2,500 consults and 550 COVID-19 screenings per day with <1h wait time – this is how Maple’s virtual care platform is supporting Canadians and the national healthcare system by giving access to medical advice – 24/7, safe from home. Meanwhile, Shoppers Drug Mart – Canada’s largest drug store retailer – partnered with the Toronto-based Maple to bring patients online and to take some of the burden off the national health care system.
Amid increasing concerns about the residential care sector’s vulnerability to the spread of coronavirus, the live-in specialist elder Ltd. is seeing a 50% rise in inquiries both from families with dependent relatives and carers themselves. To meet the demand, elder’s founder Peter Dowds is now boosting its national network and the number of staff in UK, mobilising all possible resources for its in-home care service for the elderly.
Linas Matkasse, SWE
Acceleration in online grocery shopping amid lockdowns: While most sectors are facing steep losses, the number of new customers for the meal-kit pioneer from the Nordics has almost tripled. Many older people have contacted the company to learn how to shop online, says Linas Matkasse’s CEO Walker Kinman. To meet the high demand, Linas has allocate resources to resolve challenges along the supply chain and to avoid wait times.
Corona might be a growth driver for the circular economy: Europe’s leading re-commerce platform momox benefits by people cleaning out their closets during the lockdowns and ordering more second-hand fashion. Now the German-based pioneer is ready to invest in its fashion unit and to expand to France.

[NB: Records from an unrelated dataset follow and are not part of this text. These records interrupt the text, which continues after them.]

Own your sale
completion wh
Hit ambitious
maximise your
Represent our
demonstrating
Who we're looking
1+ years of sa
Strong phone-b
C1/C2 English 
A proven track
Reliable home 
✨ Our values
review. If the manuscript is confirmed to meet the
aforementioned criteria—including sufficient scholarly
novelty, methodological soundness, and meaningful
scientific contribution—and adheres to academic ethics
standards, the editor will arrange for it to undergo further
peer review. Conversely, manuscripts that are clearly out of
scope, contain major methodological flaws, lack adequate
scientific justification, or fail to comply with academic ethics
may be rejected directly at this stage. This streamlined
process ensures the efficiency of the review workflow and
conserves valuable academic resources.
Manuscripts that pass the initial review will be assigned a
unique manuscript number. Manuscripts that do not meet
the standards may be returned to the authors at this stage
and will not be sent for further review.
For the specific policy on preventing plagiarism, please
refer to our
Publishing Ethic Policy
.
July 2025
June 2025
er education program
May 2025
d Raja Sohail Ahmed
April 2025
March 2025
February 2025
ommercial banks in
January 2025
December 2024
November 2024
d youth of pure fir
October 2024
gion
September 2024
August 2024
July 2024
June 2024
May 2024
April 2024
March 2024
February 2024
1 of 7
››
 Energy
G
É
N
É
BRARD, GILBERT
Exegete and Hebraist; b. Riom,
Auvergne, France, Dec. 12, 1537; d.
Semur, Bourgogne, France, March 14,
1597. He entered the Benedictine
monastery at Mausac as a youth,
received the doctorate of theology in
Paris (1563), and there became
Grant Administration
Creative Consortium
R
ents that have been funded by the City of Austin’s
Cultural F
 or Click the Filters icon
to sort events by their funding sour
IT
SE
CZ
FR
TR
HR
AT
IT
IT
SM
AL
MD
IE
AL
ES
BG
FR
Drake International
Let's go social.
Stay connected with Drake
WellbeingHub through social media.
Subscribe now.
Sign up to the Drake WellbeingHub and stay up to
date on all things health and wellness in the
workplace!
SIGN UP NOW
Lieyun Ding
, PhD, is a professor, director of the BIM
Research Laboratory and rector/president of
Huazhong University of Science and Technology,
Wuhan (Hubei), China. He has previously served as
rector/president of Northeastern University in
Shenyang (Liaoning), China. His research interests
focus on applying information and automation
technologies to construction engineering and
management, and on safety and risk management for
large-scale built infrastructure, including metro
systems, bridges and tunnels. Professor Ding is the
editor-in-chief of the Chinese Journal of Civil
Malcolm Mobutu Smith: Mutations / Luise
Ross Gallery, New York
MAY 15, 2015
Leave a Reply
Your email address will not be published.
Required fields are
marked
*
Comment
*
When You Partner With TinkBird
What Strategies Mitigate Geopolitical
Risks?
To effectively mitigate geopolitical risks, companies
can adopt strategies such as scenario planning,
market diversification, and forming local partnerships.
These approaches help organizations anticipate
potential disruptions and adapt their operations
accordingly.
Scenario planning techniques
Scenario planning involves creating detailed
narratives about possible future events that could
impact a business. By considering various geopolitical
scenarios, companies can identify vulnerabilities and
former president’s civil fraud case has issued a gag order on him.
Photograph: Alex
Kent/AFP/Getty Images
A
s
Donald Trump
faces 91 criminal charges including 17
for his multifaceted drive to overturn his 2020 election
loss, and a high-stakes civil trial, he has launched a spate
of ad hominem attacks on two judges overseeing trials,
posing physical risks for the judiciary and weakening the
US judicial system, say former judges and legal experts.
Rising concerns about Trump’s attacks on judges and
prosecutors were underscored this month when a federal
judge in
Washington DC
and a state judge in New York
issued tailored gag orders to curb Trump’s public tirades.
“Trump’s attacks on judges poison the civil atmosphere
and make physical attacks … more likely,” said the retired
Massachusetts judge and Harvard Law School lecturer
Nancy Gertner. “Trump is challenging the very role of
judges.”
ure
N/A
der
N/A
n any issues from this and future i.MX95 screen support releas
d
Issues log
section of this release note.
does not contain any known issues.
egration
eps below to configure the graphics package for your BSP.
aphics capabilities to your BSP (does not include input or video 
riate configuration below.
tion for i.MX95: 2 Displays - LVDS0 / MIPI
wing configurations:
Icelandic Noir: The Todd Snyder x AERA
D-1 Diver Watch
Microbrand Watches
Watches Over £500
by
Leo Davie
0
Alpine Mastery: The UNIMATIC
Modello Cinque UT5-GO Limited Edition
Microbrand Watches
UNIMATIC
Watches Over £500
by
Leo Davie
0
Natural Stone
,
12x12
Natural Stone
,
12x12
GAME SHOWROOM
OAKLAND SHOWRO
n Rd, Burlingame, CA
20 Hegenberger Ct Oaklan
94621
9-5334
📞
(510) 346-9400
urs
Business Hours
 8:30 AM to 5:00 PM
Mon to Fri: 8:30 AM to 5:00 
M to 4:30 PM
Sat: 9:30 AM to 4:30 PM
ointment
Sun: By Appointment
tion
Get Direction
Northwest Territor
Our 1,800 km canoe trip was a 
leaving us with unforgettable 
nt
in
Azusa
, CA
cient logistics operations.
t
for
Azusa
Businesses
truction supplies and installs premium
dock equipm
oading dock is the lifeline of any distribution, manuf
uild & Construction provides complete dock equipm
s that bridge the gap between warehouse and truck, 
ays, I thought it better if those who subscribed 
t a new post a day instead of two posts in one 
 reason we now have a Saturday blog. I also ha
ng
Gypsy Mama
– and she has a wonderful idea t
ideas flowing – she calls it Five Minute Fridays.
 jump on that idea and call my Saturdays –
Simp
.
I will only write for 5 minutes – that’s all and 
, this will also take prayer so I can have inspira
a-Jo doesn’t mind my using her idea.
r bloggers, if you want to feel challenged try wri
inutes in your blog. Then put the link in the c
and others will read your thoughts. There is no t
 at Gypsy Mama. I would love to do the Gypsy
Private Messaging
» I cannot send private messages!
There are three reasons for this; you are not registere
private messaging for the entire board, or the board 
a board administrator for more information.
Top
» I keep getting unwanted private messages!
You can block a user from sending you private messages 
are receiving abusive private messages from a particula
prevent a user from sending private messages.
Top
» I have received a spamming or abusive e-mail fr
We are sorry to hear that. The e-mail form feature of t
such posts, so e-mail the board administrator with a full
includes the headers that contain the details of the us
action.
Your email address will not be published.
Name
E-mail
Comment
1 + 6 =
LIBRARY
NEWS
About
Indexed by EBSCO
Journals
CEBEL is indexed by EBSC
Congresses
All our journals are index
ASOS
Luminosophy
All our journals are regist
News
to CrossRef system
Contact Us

While German schools are ready to reopen to the “new normal”, the Berlin-based edutech platform Sofatutor is expecting a long-term shift to digital education: The number of registered Sofatutor users has almost tripled and meanwhile over 5,000 schools and institiutions are using its learning tutorials.
Before the outbreak, more than 30.000 people were joining ArtNights, BakeNights and ShakeNights in more than 80 cities in Europe. Forced to cancel thousands of events, the edutainment platform pivoted from off- to online overnight, offering their workshops via zoom meetings and supporting their network of freelance artists and local bars.
Mambu’s composable banking approach has already kickstarted a whole wave of banking innovation that wouldn’t have been possible before. Not letting the crisis stop its global expansion, the fintech is now teaming up with TransferWise to empower customers to offer fast and transparent international money transfer.
“Digitize or die”- While the art market has seen volumes decrease by about 30%, the global logistics tech startup Convelio helps galleries, collectors and auction houses ship art via its digital-first platform and gives tips to move their business online. Just recently, Convelio’s founders Edouard and Clément have been named to the 2020’s Forbes “30 under 30” list in “Art & Culture”.